— Start of QUOTED PASSAGE —

# I can no longer see the market place



## Behr (Sep 6, 2010)

Hi,

I logged in tonight to browse through the marketplace and i can get into it, it say that im not authorised, i have viewed it many times before, What has changed?

Thanks


----------



## Ikon66 (Sep 12, 2003)

viewtopic.php?f=29&t=214609


----------



## Behr (Sep 6, 2010)

Ah thats annoying as im not a big poster, i just like reading the threads and browsing the market place, im not one for getting too involved, as 1, im not particularly funny and 2, i havent really got anything good to say. how do i go about getting off the newly registered users list. i dont want to have to spam a loadof threads to get my post count up, thats not good for anyone.

BTW thanks for the quick reply, its better than alot of other sites ive been on.


----------



## Ikon66 (Sep 12, 2003)

just jump in - welcoming new users is a good way to get your count up


----------



## Behr (Sep 6, 2010)

ok fair play. how many posts do i need exactly?

— End of QUOTED PASSAGE —
— Start of GIVEN DATA —

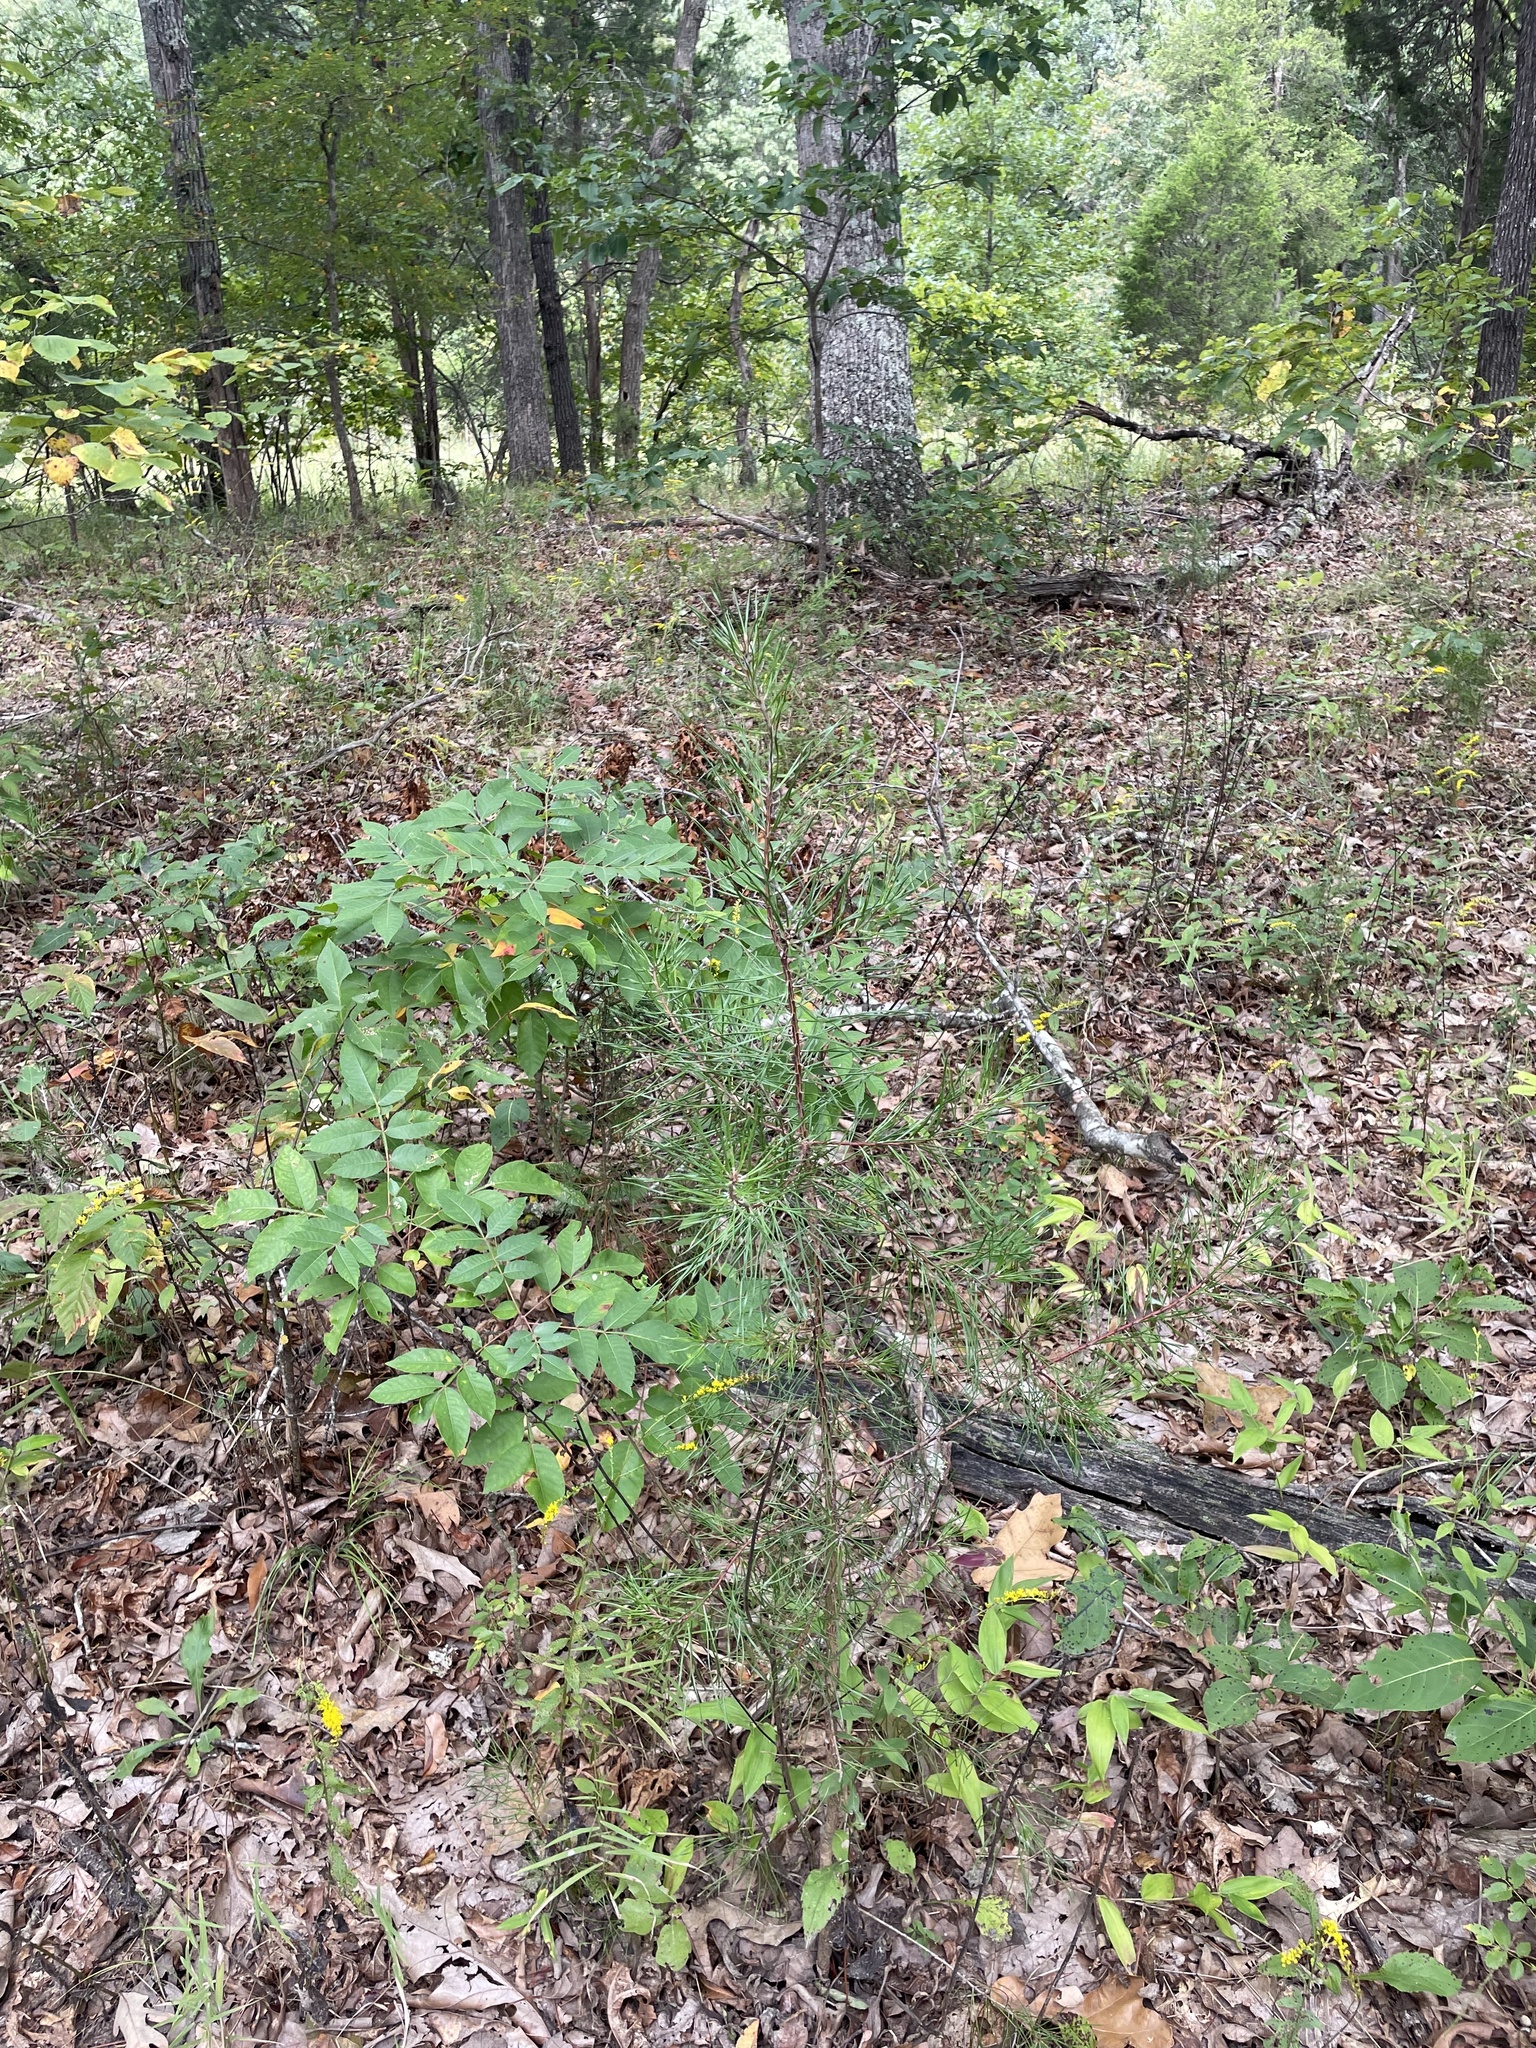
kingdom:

— End of GIVEN DATA —

YOUR GOAL:
Reproduce the forum thread about losing access to the marketplace in its entirety, word for word.

EXERCISE RESULT:
# I can no longer see the market place



## Behr (Sep 6, 2010)

Hi,

I logged in tonight to browse through the marketplace and i can get into it, it say that im not authorised, i have viewed it many times before, What has changed?

Thanks


----------



## Ikon66 (Sep 12, 2003)

viewtopic.php?f=29&t=214609


----------



## Behr (Sep 6, 2010)

Ah thats annoying as im not a big poster, i just like reading the threads and browsing the market place, im not one for getting too involved, as 1, im not particularly funny and 2, i havent really got anything good to say. how do i go about getting off the newly registered users list. i dont want to have to spam a loadof threads to get my post count up, thats not good for anyone.

BTW thanks for the quick reply, its better than alot of other sites ive been on.


----------



## Ikon66 (Sep 12, 2003)

just jump in - welcoming new users is a good way to get your count up


----------



## Behr (Sep 6, 2010)

ok fair play. how many posts do i need exactly?